2-Komisyon logo değişikliğine gerek olup olmadığına karar verir.
3-logo değişikliği gerekiyorsa bir yarışma açılır.
4-Yarışmada oluşan çalışmalar Üniversite paydaşlarının beğenisine sunulur.
5-Karar verilen logonun taklit olup olmadığının kontrolü yapılır
6-Yeni logo Üniversitenin yönetim organlarında kabul edilir.
7-Kabul edilen yeni logo, niçin değiştirildiğine dair gerekçeler ile birlikte kamuoyuna açıklanır.

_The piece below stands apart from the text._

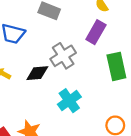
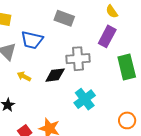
gray cross: (63, 56) -> (78, 59), turned 30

Bu konuda emrivaki'in etkin olmaması gerektiğini söylüyor Hasan Tosun.
-"Ben Üniversitenin eski logo'sunu istiyorum" diyor.
Yeni logo'da yer alan Çınar yaprağının da daha çok Kanada bayrağı üzerindeki yaprağa benzediğini de özellikle ifade ediyor.
.......
Gaye Usluer'in söyledikleri...
CHP parti Meclis üyesi ve Milletvekili Gaye Usluer'in röportajını okudum.
Söyledikleri arasında Milletvekili arkadaşı Utku Çakırözer ile partisinin Tepebaşı Belediye Başkanı Ahmet Ataç'a hem sitem, hem göndermeler var.
Gaye Usluer, yukarıda da söylediğimiz gibi CHP'nin aynı zamanda Parti Meclisi üyesi.
Partinin, Kurultay'dan sonra en yetkili organı içinde yer alan bir isim.
Bulunduğu konum, Genel başkanın da üzerinde.
Söylediklerine gelince...
Partisinin diğer milletvekili ile partisinin belediye başkanı ile ilgili bu tür sözleri alenen söylemesini pek doğru bulmadım.
Bu durum bana...
Konum itibarıyla sorunu çözmesi gerekirken,sorunu kamuoyu önüne alenen açmış gibi geldi.
.....
BİRAZ DA GÜLMEK LAZIM Eczane Görevlisi: -Hayır Beyefendi, burası eczane demiş. Temel tamam demiş çıkmış. Yarın olmuş. Temel yine eczaneye gitmiş ve, -Ula uşağum burada tavuk varmidur? demiş Eczane görevlisi: -Aa daha ne kadar dicem burası eczane, eczane burada tavuk satılmaz! demiş. Temel yine tamam demiş çıkmış. Yarın olmuş bizim Temel yine eczaneye gitmiş ve, -Ula, uşağum burada tavuk varmidur? demiş. Eczane görevlisi çok sinirlenir ve, -Burası eczane burada tavuk ne arasın gidin kasaba demiş. Temelde; -O zaman cama 'TAVUK YOKTUR' diye bir yazı asın demiş. Eczane görevlisi o kadar çok sinirlidir ki Temelin bir daha gelmemesi için cama Temel'in söylediğini yazar. Yarın olur Temel eczaneye tekrar gelir ve derki: Tavuk ne zaman gelicek?